Limitations of our study include its retrospective nature and lack of central pathology review, although all cases were reviewed by pathologists at our institution. Central pathology review is particularly relevant for HER2-low classification, as prior studies have demonstrated interobserver variability in distinguishing IHC 0 from 1+, which may have influenced prevalence estimates and observed HER2 discordance. Interpretation of HER2 discordance should also account for clinical and treatment-related factors.

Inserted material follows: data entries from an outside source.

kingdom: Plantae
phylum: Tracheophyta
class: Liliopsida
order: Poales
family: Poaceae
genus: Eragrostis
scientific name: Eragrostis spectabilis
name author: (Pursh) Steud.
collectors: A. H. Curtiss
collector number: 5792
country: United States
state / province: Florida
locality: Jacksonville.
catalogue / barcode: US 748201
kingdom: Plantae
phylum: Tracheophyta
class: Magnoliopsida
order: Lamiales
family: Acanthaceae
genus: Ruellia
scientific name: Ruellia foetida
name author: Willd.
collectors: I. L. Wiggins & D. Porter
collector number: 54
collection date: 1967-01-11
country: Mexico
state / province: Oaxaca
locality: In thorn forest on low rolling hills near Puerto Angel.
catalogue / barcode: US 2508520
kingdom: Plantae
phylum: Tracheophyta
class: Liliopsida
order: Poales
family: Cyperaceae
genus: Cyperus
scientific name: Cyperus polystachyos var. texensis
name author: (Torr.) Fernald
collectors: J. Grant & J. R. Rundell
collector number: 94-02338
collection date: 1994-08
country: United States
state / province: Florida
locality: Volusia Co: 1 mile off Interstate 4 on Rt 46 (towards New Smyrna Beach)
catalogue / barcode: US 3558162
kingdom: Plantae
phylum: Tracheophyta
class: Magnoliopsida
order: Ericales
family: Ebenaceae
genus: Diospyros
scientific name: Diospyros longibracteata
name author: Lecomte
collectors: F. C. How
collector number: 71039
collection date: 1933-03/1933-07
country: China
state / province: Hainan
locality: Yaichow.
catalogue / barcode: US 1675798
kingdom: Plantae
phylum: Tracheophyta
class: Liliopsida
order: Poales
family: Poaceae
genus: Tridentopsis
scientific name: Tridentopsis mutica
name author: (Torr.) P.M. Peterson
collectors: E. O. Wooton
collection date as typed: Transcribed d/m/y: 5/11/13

Intervening systemic therapies may influence HER2 expression over time; however, limited granularity regarding treatment timing and sequencing precluded formal modeling of predictors of HER2 status change. Accordingly, discordance analyses stratified by disease presentation (recurrent versus de novo) and hormone receptor status should be interpreted as exploratory. Although multivariable models were adjusted for key clinicopathologic variables, treatment-related confounding during the metastatic phase could not be fully addressed. As a result, the observed association between HER2-low status and improved overall survival may reflect, in part, underlying hormone receptor biology and treatment responsiveness rather than a purely independent prognostic effect. Finally, subgroup analyses were not adjusted for multiple comparisons and should be considered hypothesis-generating. Missing covariates, including menopausal status, body mass index, and lymphovascular invasion were handled using available-case analyses, and residual bias due to missing data is possible. In addition to the absence of central pathology review, this study did not incorporate AI-based HER2 scoring tools, which have shown promise in reducing interobserver variability and improving identification of HER2-low cases.
Going forward, these findings underscore the importance of accurate HER2 classification, reassessment of HER2 status at diagnosis of metastatic recurrence, and further prospective validation of treatment approaches—especially those involving antibody–drug conjugates—in HER2-low metastatic breast cancer.

5. Conclusions

5. Conclusions
In this large real-world cohort of metastatic breast cancer, HER2-low disease was common and was associated with longer overall survival compared with HER2-0 disease in both de novo and recurrent settings. Clinically meaningful discordance in HER2 status between primary and metastatic tumors was observed, underscoring the dynamic nature of HER2 expression. These findings support reassessment of HER2 status at metastatic progression and reinforce the clinical relevance of HER2-low breast cancer in the era of HER2-targeted antibody–drug conjugates.